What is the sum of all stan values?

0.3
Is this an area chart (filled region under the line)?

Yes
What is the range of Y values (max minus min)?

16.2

____

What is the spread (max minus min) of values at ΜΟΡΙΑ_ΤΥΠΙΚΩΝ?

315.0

____

** Work request **
Count the lines in the rows above that contain the string "values", treating uppercase and lowercase as distinct. Reply with the number alone.

** Finished task **
3